### PARTS OF THE EXERCISE:
#1 Reproduce the passage of the forum thread about reversing kitchen cabinet doors that begins at the words "# Reversing Kitchen" and stops after "seems fairly straightforward.".
#2 Write out the lines of the records starting with the line that contains "เปิด 7 คำถาม ชวนคนเห็นต่าง" and ending after the line that contains "THE LISTENING".

# Reversing Kitchen Cabinet Doors?



## cbiscuit9 (May 10, 2016)

Hi, first time reader and recent homeowner.  My husband and I have decided to update our kitchen from the 90's oak cabinets.  The cabinets are all in quite good shape, so we were planning to refinish to a dark stain to match the granite installed by the previous owner.  I've been doing some research and it all seems fairly straightforward.

The problem is that I do not love the detail on the front of the oak doors.  There are several ridges between the outside edge and the middle piece and would like to have more of a shaker style.  Last night I realized that the inside of the cabinet doors are shaker style.  In the corners of the frame, you can see what appears to be the edge of a staple (?) holding it together, but I think we could just put some wood putty in there.  Obviously we would need to fill the holes from the current hinges, which we will replace entirely.  There is no pull hardware on the doors, but we do plan to add some.

My question is - can we stain the cabinets and put the inside shaker style out?  Our biggest concern is that the doors might not close entirely.  Thanks!

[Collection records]
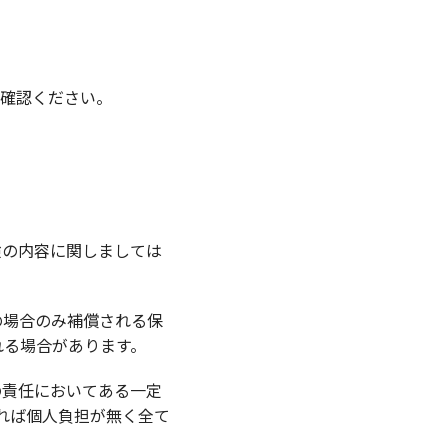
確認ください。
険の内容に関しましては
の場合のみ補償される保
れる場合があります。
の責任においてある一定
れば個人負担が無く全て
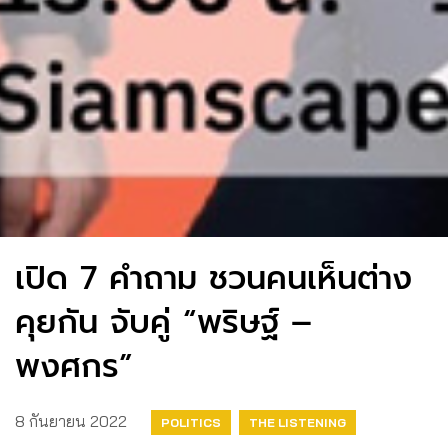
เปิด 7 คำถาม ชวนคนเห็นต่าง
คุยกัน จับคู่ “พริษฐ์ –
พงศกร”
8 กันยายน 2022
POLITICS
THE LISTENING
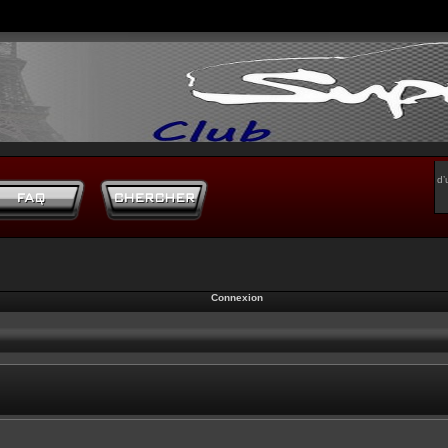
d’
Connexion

...

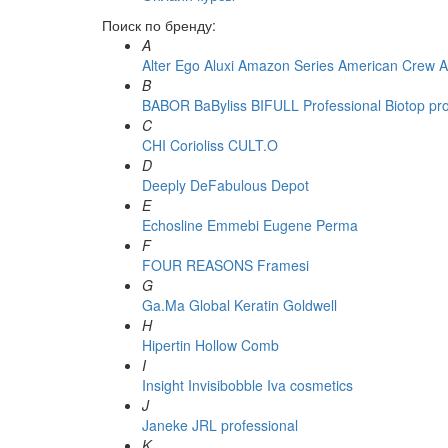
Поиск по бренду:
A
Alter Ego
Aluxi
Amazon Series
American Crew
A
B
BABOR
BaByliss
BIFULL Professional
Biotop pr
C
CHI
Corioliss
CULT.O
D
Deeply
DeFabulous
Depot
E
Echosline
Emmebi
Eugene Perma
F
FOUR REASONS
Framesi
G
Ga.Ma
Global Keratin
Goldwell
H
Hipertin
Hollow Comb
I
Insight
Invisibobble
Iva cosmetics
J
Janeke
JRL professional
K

### WRITTEN RESPONSES:
#1
# Reversing Kitchen Cabinet Doors?



## cbiscuit9 (May 10, 2016)

Hi, first time reader and recent homeowner.  My husband and I have decided to update our kitchen from the 90's oak cabinets.  The cabinets are all in quite good shape, so we were planning to refinish to a dark stain to match the granite installed by the previous owner.  I've been doing some research and it all seems fairly straightforward.

#2
เปิด 7 คำถาม ชวนคนเห็นต่าง
คุยกัน จับคู่ “พริษฐ์ –
พงศกร”
8 กันยายน 2022
POLITICS
THE LISTENING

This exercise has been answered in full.